Defibrillation is a wildly misunderstood process. Hollywood, as Ken Jennings notes, is way behind the times on this. The paddles? Yelling “clear”? “Jump starting” flat-lining patients like they’re an old jalopy? Please. These days, automated defibrillation using sticky pads is where it’s at, and defibrillation is the last thing flat-lining patients need. So what is being defibrillated like in the real world? What happens to your body when a defibrillator is used on you?
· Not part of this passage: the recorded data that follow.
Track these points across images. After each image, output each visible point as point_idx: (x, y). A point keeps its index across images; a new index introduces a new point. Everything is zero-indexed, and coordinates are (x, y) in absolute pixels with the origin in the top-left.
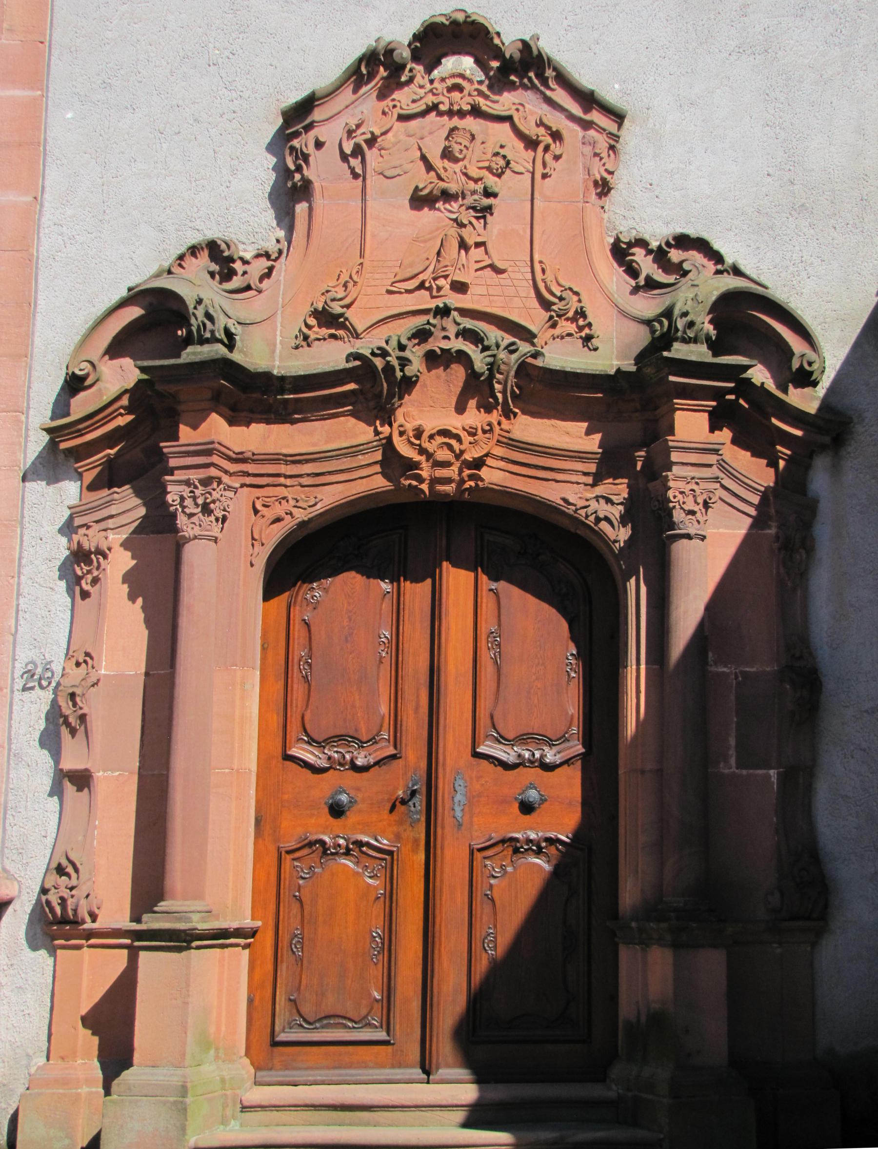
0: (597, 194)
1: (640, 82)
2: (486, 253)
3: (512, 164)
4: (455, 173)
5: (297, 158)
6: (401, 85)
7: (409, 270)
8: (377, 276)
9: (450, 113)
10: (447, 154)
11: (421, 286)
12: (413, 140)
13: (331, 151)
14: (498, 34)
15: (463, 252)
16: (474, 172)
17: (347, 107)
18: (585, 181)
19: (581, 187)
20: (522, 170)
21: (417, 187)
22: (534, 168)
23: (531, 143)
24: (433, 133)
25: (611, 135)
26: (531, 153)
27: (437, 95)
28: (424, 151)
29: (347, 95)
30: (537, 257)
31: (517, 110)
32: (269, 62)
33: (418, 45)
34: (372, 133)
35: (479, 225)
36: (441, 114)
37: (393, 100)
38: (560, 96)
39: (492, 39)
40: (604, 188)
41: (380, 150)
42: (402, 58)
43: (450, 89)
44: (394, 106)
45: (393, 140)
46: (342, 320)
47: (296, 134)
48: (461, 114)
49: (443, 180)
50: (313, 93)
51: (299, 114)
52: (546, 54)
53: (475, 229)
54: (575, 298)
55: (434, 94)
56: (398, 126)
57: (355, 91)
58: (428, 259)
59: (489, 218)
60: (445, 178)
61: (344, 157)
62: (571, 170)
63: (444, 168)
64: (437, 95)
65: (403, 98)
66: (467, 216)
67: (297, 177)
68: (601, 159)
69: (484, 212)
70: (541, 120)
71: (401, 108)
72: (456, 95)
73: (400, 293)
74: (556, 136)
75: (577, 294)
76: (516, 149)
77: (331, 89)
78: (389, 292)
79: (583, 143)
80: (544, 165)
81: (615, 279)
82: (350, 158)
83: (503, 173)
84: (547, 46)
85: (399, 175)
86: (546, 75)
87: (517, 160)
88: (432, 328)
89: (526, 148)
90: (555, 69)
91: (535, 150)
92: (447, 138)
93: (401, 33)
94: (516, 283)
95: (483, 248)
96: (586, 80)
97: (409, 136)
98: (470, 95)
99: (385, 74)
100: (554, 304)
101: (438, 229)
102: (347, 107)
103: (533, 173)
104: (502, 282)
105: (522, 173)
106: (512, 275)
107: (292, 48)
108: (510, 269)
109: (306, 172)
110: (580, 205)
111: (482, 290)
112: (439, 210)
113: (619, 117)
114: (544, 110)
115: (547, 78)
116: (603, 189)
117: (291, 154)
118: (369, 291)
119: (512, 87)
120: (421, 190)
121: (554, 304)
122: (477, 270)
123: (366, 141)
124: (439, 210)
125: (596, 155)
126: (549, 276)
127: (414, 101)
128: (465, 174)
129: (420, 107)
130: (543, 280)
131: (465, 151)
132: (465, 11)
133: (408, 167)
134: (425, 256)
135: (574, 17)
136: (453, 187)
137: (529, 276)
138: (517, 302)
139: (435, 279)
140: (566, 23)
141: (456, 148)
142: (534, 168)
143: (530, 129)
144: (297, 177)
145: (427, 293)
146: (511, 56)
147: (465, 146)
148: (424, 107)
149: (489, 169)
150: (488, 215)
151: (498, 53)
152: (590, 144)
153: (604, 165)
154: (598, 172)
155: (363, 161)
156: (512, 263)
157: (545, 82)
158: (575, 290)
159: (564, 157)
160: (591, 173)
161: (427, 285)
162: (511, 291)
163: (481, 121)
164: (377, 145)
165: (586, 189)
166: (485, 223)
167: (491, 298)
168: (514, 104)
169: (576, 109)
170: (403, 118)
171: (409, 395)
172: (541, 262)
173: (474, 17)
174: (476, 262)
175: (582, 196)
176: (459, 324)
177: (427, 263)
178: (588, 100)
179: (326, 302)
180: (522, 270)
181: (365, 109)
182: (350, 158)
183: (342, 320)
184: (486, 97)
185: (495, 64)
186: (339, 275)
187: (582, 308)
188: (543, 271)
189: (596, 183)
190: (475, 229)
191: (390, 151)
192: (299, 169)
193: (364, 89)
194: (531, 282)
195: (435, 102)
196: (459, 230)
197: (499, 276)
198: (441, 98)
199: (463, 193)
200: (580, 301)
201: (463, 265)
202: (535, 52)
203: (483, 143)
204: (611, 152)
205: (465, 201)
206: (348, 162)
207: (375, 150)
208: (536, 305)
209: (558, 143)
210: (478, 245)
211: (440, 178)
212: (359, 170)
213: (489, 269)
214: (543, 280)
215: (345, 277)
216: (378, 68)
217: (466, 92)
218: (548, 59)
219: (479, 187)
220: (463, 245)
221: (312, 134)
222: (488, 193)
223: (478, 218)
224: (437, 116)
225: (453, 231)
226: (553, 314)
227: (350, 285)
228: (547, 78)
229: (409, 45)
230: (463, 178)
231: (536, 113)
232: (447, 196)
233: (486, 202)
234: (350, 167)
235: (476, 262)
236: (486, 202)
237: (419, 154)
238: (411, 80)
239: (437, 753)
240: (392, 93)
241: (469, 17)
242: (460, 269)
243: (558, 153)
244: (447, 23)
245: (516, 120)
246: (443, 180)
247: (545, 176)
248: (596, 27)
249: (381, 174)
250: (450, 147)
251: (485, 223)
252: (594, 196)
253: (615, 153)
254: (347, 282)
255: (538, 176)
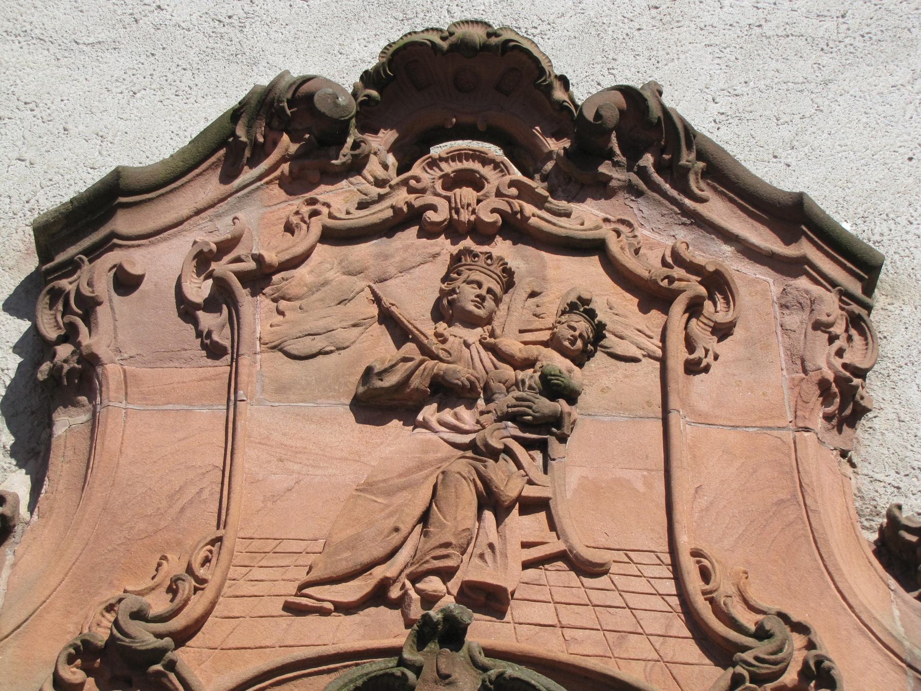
0: (828, 418)
1: (903, 220)
2: (552, 526)
3: (610, 340)
4: (467, 345)
5: (67, 310)
6: (333, 176)
7: (347, 554)
8: (257, 573)
9: (453, 230)
10: (446, 310)
11: (379, 596)
12: (360, 283)
13: (154, 306)
14: (564, 82)
15: (489, 515)
16: (512, 344)
17: (198, 212)
18: (795, 385)
19: (788, 398)
20: (634, 352)
21: (369, 371)
22: (664, 348)
23: (653, 296)
24: (414, 274)
25: (845, 295)
26: (656, 316)
27: (423, 191)
28: (386, 301)
29: (208, 187)
30: (685, 542)
31: (618, 233)
32: (16, 155)
33: (374, 93)
34: (258, 259)
35: (532, 461)
36: (429, 232)
37: (312, 201)
38: (717, 209)
39: (550, 87)
40: (845, 402)
41: (275, 300)
42: (337, 105)
43: (452, 182)
44: (315, 213)
45: (309, 279)
46: (158, 667)
47: (71, 267)
48: (482, 233)
49: (434, 357)
50: (117, 174)
51: (84, 224)
52: (682, 120)
53: (519, 466)
54: (798, 640)
55: (411, 190)
56: (322, 251)
57: (226, 178)
58: (397, 530)
59: (555, 446)
60: (442, 354)
61: (187, 310)
62: (757, 365)
63: (437, 335)
64: (423, 191)
65: (339, 200)
66: (502, 435)
67: (64, 351)
68: (832, 339)
69: (543, 431)
70: (675, 254)
71: (331, 216)
72: (467, 194)
73: (324, 612)
74: (717, 283)
75: (801, 628)
76: (616, 306)
77: (162, 175)
78: (293, 609)
79: (784, 306)
80: (690, 345)
81: (897, 613)
82: (200, 314)
83: (590, 355)
84: (687, 103)
85: (321, 353)
86: (683, 162)
87: (620, 329)
88: (411, 675)
89: (644, 308)
90: (701, 156)
91: (665, 308)
92: (446, 279)
93: (342, 62)
94: (633, 601)
95: (542, 515)
96: (779, 176)
97: (350, 274)
98: (499, 194)
99: (294, 148)
100: (745, 649)
101: (421, 466)
102: (198, 212)
103: (663, 361)
104: (597, 597)
105: (635, 360)
106: (621, 582)
107: (73, 131)
108: (614, 568)
109: (84, 338)
110: (788, 436)
111: (545, 614)
112: (425, 425)
113: (866, 266)
114: (684, 237)
115: (686, 170)
116: (842, 408)
117: (52, 305)
118: (237, 607)
119: (601, 189)
120: (381, 375)
121: (745, 649)
122: (526, 565)
123: (243, 277)
124: (425, 425)
125: (818, 326)
126: (724, 586)
127: (362, 206)
128: (492, 349)
129: (381, 212)
130: (704, 593)
131: (489, 303)
132: (487, 25)
133: (345, 335)
134: (391, 523)
135: (732, 99)
136: (461, 372)
137: (670, 587)
138: (638, 646)
139: (415, 578)
140: (714, 109)
141: (467, 295)
142: (664, 348)
143: (648, 265)
144: (64, 351)
145: (395, 615)
146: (598, 116)
147: (490, 291)
148: (389, 213)
149: (553, 343)
150: (553, 441)
151: (565, 119)
152: (802, 306)
153: (840, 353)
154: (825, 362)
155: (235, 321)
156: (621, 556)
157: (676, 174)
158: (795, 617)
159: (738, 331)
160: (809, 365)
161: (395, 593)
162: (623, 620)
163: (530, 250)
164: (267, 290)
165: (800, 401)
166: (546, 458)
167: (567, 632)
168: (606, 220)
169: (762, 237)
170: (331, 236)
171: (404, 425)
172: (696, 553)
173: (507, 35)
174: (525, 545)
175: (790, 417)
176: (485, 669)
177: (396, 538)
178: (793, 216)
179: (116, 623)
180: (649, 571)
181: (262, 218)
182: (200, 314)
183: (158, 667)
184: (539, 202)
185: (555, 146)
186: (159, 565)
187: (819, 662)
188: (705, 575)
189: (824, 385)
190: (519, 466)
191: (303, 302)
192: (70, 335)
193: (248, 174)
194: (675, 601)
195: (417, 204)
196: (480, 465)
197: (588, 582)
198: (429, 199)
199: (487, 388)
200: (811, 646)
201: (491, 546)
202: (656, 112)
203: (533, 295)
204: (853, 332)
205: (492, 406)
206: (195, 322)
207: (264, 302)
208: (692, 651)
209: (719, 297)
210: (529, 506)
211: (425, 351)
212: (222, 338)
213: (560, 564)
214: (704, 593)
215: (174, 566)
216: (283, 131)
217: (490, 188)
218: (687, 129)
219: (530, 376)
220: (490, 501)
221: (111, 258)
222: (554, 388)
223: (528, 445)
224: (420, 236)
225: (462, 466)
226: (739, 669)
227: (188, 584)
228: (686, 170)
229: (355, 95)
230: (487, 357)
231: (659, 244)
232: (446, 392)
233: (545, 405)
234: (199, 334)
235: (525, 545)
236: (545, 405)
237: (374, 310)
238: (356, 166)
239: (819, 248)
240: (314, 185)
241: (496, 34)
242: (482, 556)
243: (722, 317)
244: (445, 45)
245: (614, 246)
246: (434, 357)
247: (693, 368)
248: (785, 118)
249: (277, 347)
250: (453, 291)
251: (546, 458)
252: (819, 423)
253: (862, 333)
254: (176, 580)
255: (676, 364)
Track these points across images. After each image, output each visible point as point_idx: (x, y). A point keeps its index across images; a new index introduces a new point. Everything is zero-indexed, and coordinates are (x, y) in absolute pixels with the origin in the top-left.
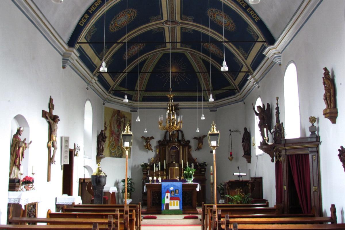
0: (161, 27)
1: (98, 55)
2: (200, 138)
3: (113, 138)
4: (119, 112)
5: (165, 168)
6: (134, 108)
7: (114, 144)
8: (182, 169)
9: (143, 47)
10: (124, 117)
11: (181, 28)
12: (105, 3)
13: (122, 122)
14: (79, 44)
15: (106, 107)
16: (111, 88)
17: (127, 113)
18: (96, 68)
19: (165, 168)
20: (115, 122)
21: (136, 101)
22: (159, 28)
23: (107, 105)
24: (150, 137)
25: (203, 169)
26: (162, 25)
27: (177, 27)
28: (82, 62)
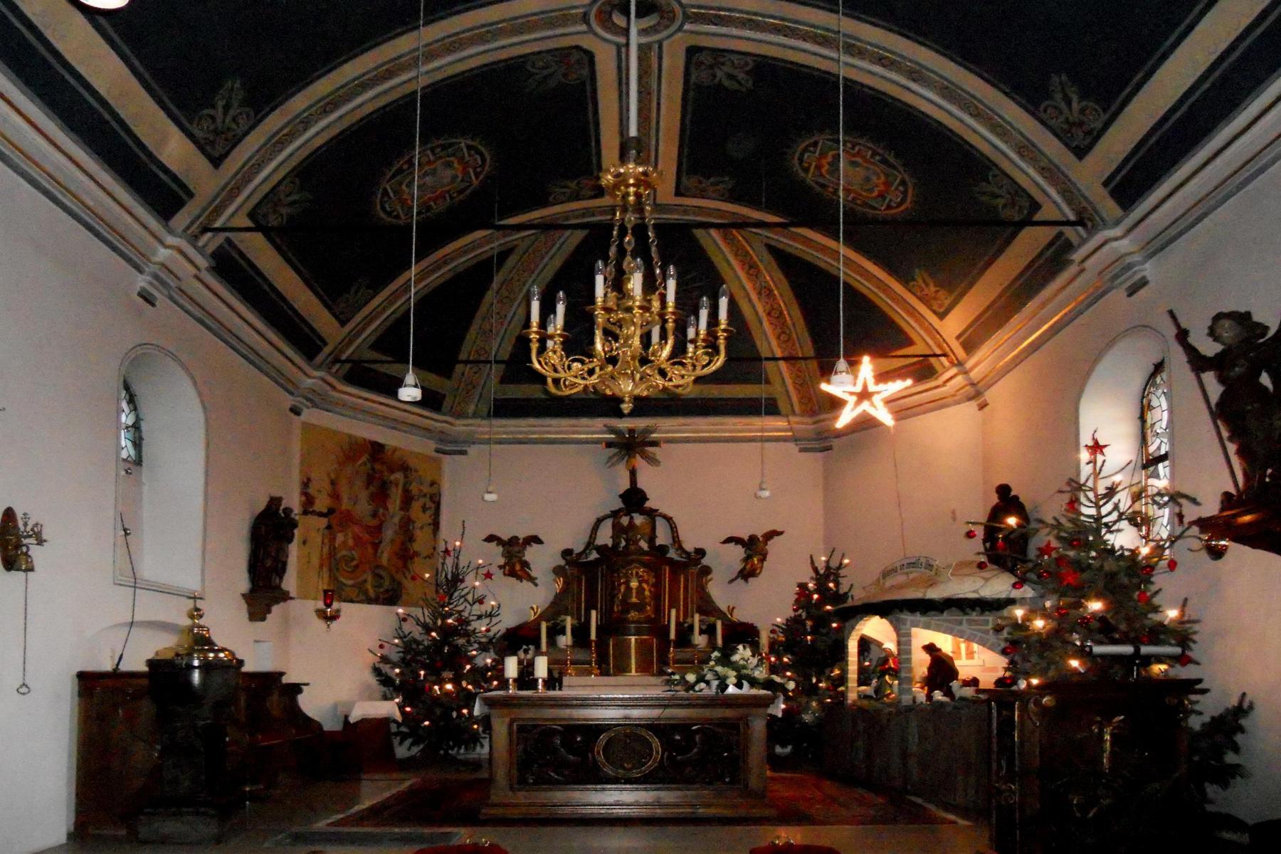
0: (578, 48)
1: (187, 125)
2: (753, 539)
3: (346, 536)
4: (376, 449)
5: (593, 636)
6: (456, 442)
7: (353, 559)
8: (669, 641)
9: (481, 177)
10: (405, 468)
11: (692, 51)
12: (410, 267)
13: (397, 485)
14: (223, 235)
15: (306, 426)
16: (327, 350)
17: (417, 455)
18: (184, 197)
19: (593, 636)
20: (359, 483)
21: (461, 415)
22: (563, 55)
23: (311, 415)
24: (522, 536)
25: (466, 689)
26: (584, 27)
27: (665, 44)
28: (149, 212)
What defibrillators feel like varies depending on which kind is used. The implanted kind, for example, “fire” when you’re conscious, and people say they’re intensely painful. Patients are haunted by the pain they experience with these things, even if they ultimately agree that they’re worth it. The old school paddles, however, are never used on conscious patients and the automated kind “sense” whether or not you need them before they fire. That said, science tells us that the pain of all defibrillation, while unique on a case-by-case basis—all pain is subjective, eh?—is essentially the same (i.e., it sucks). Read on to find out more about what defibrillation really feels like. Clear!
Your Skeletal Muscles Contract
The American Heart Association says that defibrillating shocks “typically cause a powerful tetanic contraction of skeletal muscles.” Translation: muscles near your skeleton—most importantly the ribs in this case—go through a powerful, sustained contraction. Since CPR and defibrillation go hand-in-hand, it’s important for medical professionals to time their chest compressions correctly. Otherwise, as the AHA notes, the victim could suffer rib fractures and the “rescuer” could suffer wrist or arm fractures.
'As If Someone Had Shoved Metal Doors Violently Into My Back'
Jackie Todd told The Atlantic in 2015 that when she was 14, her implanted defibrillator fired after she ran across her high school campus to catch a screening of the second Harry Potter movie and overworked her heart. The implant saved her life, but felt like “someone had shoved metal doors violently into [her] back,” knocking the wind out of her. To make things worse, the first shock sent her heart rate skyrocketing, so another jolt was automatically administered. The second one made her pass out: “Her vision went white, her knees buckled, and she collapsed at the top of a stairwell, unconscious.”
Electrolytes Are Forced Out of Your Cells
Electrolytes aren’t just what plants crave, they also provide the “shock” that causes the heart muscle to naturally contract. As Gizmodo explains, the shock of defibrillation is used to force electrolytes out of your heart’s cells when they’re “fibrillating,” because those particular electrolytes aren’t coming from the right place: the Sinoatrial node. They’re instead coming from “countless other cells within the heart,” which contributes to the chaos. Defibrillation is an attempt to force out the wrong electrolytes so “the heart’s normal operation of electrolytes passing across the cell membranes in an organized fashion will take over again.” This also explains why trying to “jump start” a flat-lining or “asystole” heart via defibrillation is useless: there are no electrolytes in the cells in that state to force out.
'More Sudden and Frightening Than It Is Painful'
Studies say that most patients with implanted defibrillators say the shock is “more sudden and frightening than it is painful,” but it’s still pretty damn painful. It’s been called “a kick to the chest” and “a jolt from an electric fence,” for example. On a common pain scale, patients rate it a 6 out of 10, which doesn’t sound too bad, except for one small detail: 10 represents the “worst pain imaginable.” Ultimately, most patients agree that the pain level is “appropriate” considering it stopped “a life-threatening arrhythmia.”